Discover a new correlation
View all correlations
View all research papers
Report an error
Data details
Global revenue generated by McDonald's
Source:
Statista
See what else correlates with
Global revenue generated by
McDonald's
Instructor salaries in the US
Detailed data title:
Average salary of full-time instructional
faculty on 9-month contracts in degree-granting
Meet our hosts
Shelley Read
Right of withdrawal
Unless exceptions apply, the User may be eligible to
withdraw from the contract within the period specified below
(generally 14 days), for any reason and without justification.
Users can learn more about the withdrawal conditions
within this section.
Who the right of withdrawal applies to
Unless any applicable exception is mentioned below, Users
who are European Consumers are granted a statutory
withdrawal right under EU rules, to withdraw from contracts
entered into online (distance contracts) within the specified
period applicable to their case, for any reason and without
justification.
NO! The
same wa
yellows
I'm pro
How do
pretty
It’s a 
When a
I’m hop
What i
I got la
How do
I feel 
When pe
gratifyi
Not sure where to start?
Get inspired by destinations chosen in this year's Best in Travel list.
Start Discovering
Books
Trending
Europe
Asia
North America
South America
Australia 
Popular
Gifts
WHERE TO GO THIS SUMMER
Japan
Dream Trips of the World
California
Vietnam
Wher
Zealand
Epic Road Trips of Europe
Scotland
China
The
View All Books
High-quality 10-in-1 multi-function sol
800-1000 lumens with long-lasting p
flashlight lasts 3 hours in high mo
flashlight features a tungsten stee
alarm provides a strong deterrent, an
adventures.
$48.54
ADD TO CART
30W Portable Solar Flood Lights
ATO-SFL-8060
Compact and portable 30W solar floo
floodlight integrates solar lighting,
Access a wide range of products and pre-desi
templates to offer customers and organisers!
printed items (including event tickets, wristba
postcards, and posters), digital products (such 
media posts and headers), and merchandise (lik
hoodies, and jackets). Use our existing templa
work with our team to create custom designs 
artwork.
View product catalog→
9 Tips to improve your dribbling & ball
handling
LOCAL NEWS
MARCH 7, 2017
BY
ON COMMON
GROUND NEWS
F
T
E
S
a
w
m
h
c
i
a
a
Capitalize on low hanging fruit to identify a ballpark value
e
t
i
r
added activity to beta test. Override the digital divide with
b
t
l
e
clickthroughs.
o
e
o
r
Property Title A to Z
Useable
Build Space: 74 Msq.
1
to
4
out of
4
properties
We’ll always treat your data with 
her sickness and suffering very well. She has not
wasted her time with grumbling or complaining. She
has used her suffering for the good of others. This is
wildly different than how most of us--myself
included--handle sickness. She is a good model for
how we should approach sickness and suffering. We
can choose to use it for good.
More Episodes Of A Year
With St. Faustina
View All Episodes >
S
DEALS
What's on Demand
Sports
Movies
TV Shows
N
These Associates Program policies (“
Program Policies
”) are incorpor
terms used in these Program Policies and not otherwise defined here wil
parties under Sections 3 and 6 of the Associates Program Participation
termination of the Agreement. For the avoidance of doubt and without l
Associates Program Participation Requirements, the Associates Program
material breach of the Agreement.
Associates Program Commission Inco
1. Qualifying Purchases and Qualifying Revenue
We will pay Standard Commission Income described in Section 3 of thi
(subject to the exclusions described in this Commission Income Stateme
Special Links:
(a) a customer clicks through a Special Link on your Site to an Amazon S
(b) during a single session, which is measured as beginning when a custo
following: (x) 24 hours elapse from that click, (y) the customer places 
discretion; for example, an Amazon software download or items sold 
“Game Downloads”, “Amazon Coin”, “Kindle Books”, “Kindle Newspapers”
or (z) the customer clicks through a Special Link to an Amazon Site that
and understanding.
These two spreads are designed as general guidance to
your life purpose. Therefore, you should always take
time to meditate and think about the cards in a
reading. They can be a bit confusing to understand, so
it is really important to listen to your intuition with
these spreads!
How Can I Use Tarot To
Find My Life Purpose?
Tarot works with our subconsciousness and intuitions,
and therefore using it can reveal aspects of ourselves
====
Assignment.
Quote the text of every item above verbatim, reproducing each line in its original order.

Worked solution.
Discover a new correlation
View all correlations
View all research papers
Report an error
Data details
Global revenue generated by McDonald's
Source:
Statista
See what else correlates with
Global revenue generated by
McDonald's
Instructor salaries in the US
Detailed data title:
Average salary of full-time instructional
faculty on 9-month contracts in degree-granting
Meet our hosts
Shelley Read
Right of withdrawal
Unless exceptions apply, the User may be eligible to
withdraw from the contract within the period specified below
(generally 14 days), for any reason and without justification.
Users can learn more about the withdrawal conditions
within this section.
Who the right of withdrawal applies to
Unless any applicable exception is mentioned below, Users
who are European Consumers are granted a statutory
withdrawal right under EU rules, to withdraw from contracts
entered into online (distance contracts) within the specified
period applicable to their case, for any reason and without
justification.
NO! The
same wa
yellows
I'm pro
How do
pretty
It’s a 
When a
I’m hop
What i
I got la
How do
I feel 
When pe
gratifyi
Not sure where to start?
Get inspired by destinations chosen in this year's Best in Travel list.
Start Discovering
Books
Trending
Europe
Asia
North America
South America
Australia 
Popular
Gifts
WHERE TO GO THIS SUMMER
Japan
Dream Trips of the World
California
Vietnam
Wher
Zealand
Epic Road Trips of Europe
Scotland
China
The
View All Books
High-quality 10-in-1 multi-function sol
800-1000 lumens with long-lasting p
flashlight lasts 3 hours in high mo
flashlight features a tungsten stee
alarm provides a strong deterrent, an
adventures.
$48.54
ADD TO CART
30W Portable Solar Flood Lights
ATO-SFL-8060
Compact and portable 30W solar floo
floodlight integrates solar lighting,
Access a wide range of products and pre-desi
templates to offer customers and organisers!
printed items (including event tickets, wristba
postcards, and posters), digital products (such 
media posts and headers), and merchandise (lik
hoodies, and jackets). Use our existing templa
work with our team to create custom designs 
artwork.
View product catalog→
9 Tips to improve your dribbling & ball
handling
LOCAL NEWS
MARCH 7, 2017
BY
ON COMMON
GROUND NEWS
F
T
E
S
a
w
m
h
c
i
a
a
Capitalize on low hanging fruit to identify a ballpark value
e
t
i
r
added activity to beta test. Override the digital divide with
b
t
l
e
clickthroughs.
o
e
o
r
Property Title A to Z
Useable
Build Space: 74 Msq.
1
to
4
out of
4
properties
We’ll always treat your data with 
her sickness and suffering very well. She has not
wasted her time with grumbling or complaining. She
has used her suffering for the good of others. This is
wildly different than how most of us--myself
included--handle sickness. She is a good model for
how we should approach sickness and suffering. We
can choose to use it for good.
More Episodes Of A Year
With St. Faustina
View All Episodes >
S
DEALS
What's on Demand
Sports
Movies
TV Shows
N
These Associates Program policies (“
Program Policies
”) are incorpor
terms used in these Program Policies and not otherwise defined here wil
parties under Sections 3 and 6 of the Associates Program Participation
termination of the Agreement. For the avoidance of doubt and without l
Associates Program Participation Requirements, the Associates Program
material breach of the Agreement.
Associates Program Commission Inco
1. Qualifying Purchases and Qualifying Revenue
We will pay Standard Commission Income described in Section 3 of thi
(subject to the exclusions described in this Commission Income Stateme
Special Links:
(a) a customer clicks through a Special Link on your Site to an Amazon S
(b) during a single session, which is measured as beginning when a custo
following: (x) 24 hours elapse from that click, (y) the customer places 
discretion; for example, an Amazon software download or items sold 
“Game Downloads”, “Amazon Coin”, “Kindle Books”, “Kindle Newspapers”
or (z) the customer clicks through a Special Link to an Amazon Site that
and understanding.
These two spreads are designed as general guidance to
your life purpose. Therefore, you should always take
time to meditate and think about the cards in a
reading. They can be a bit confusing to understand, so
it is really important to listen to your intuition with
these spreads!
How Can I Use Tarot To
Find My Life Purpose?
Tarot works with our subconsciousness and intuitions,
and therefore using it can reveal aspects of ourselves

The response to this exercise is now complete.